Data.
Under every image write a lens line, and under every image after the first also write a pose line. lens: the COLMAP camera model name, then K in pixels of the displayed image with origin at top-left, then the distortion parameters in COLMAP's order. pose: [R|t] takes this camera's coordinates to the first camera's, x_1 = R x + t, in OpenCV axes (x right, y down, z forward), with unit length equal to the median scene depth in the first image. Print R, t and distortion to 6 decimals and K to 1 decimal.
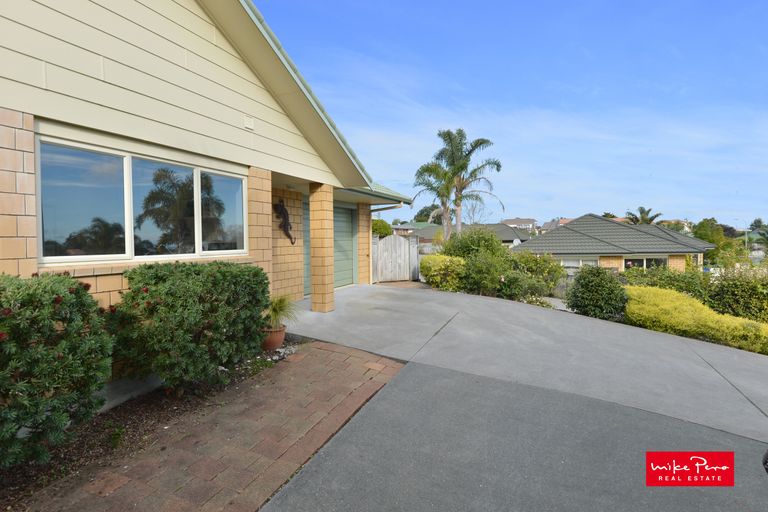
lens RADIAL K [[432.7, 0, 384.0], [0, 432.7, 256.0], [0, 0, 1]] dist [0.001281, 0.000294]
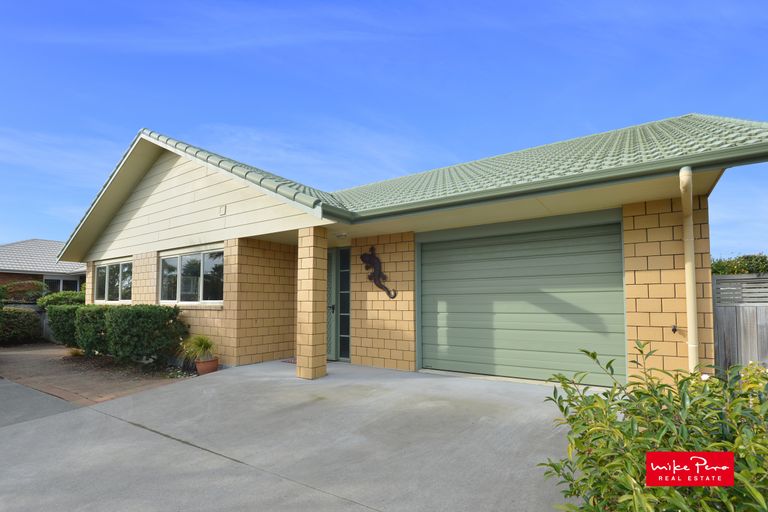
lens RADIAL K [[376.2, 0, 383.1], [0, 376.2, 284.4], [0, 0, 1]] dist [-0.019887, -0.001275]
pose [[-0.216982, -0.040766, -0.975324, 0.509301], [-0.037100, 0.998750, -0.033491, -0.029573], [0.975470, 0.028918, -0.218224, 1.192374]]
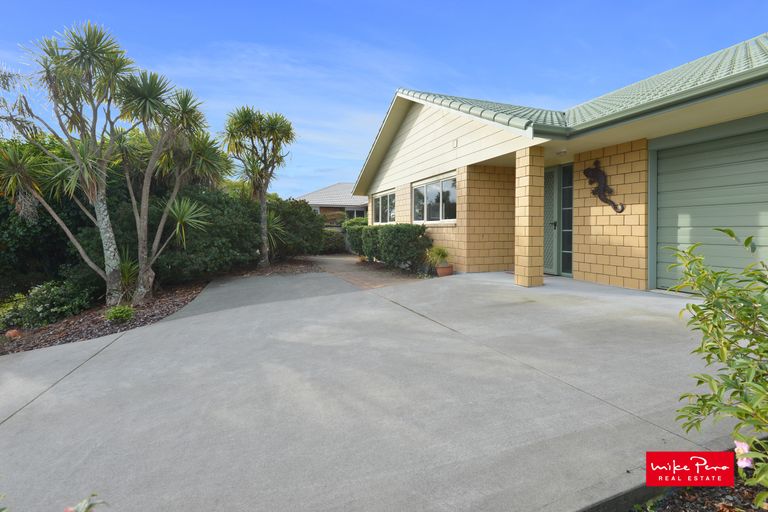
--
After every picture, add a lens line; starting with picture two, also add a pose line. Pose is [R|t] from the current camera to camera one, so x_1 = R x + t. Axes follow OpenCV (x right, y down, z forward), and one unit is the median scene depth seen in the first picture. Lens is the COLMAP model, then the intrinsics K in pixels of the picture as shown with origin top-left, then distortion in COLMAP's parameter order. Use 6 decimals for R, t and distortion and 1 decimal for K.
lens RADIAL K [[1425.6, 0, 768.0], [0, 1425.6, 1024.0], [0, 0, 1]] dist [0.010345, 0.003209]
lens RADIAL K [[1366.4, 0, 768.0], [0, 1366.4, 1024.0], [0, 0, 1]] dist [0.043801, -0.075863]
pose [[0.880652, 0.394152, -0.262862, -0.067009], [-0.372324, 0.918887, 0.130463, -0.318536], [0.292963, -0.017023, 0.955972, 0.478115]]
--
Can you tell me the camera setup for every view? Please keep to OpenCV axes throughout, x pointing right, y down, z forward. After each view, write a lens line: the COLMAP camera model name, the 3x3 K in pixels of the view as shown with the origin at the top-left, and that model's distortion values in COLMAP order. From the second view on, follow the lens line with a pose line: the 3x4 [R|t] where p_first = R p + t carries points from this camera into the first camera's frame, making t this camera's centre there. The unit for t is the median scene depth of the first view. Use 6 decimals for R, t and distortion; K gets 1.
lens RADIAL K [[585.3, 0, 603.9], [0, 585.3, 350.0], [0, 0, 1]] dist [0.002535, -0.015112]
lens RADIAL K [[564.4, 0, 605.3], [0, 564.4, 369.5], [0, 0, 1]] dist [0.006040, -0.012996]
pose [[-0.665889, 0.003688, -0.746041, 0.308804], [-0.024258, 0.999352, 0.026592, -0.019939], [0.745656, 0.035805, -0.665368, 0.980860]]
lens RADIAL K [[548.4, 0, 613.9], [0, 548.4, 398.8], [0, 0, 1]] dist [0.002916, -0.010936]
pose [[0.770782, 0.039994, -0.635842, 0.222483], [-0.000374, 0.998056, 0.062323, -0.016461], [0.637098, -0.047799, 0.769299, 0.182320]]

Task brief. Repeat the lines word for word, beginning with the line containing "Can you tell" and ending with the line containing "-0.047799, 0.769299, 0.182320]]", both included.

Response box.
Can you tell me the camera setup for every view? Please keep to OpenCV axes throughout, x pointing right, y down, z forward. After each view, write a lens line: the COLMAP camera model name, the 3x3 K in pixels of the view as shown with the origin at the top-left, and that model's distortion values in COLMAP order. From the second view on, follow the lens line with a pose line: the 3x4 [R|t] where p_first = R p + t carries points from this camera into the first camera's frame, making t this camera's centre there. The unit for t is the median scene depth of the first view. Use 6 decimals for R, t and distortion; K gets 1.
lens RADIAL K [[585.3, 0, 603.9], [0, 585.3, 350.0], [0, 0, 1]] dist [0.002535, -0.015112]
lens RADIAL K [[564.4, 0, 605.3], [0, 564.4, 369.5], [0, 0, 1]] dist [0.006040, -0.012996]
pose [[-0.665889, 0.003688, -0.746041, 0.308804], [-0.024258, 0.999352, 0.026592, -0.019939], [0.745656, 0.035805, -0.665368, 0.980860]]
lens RADIAL K [[548.4, 0, 613.9], [0, 548.4, 398.8], [0, 0, 1]] dist [0.002916, -0.010936]
pose [[0.770782, 0.039994, -0.635842, 0.222483], [-0.000374, 0.998056, 0.062323, -0.016461], [0.637098, -0.047799, 0.769299, 0.182320]]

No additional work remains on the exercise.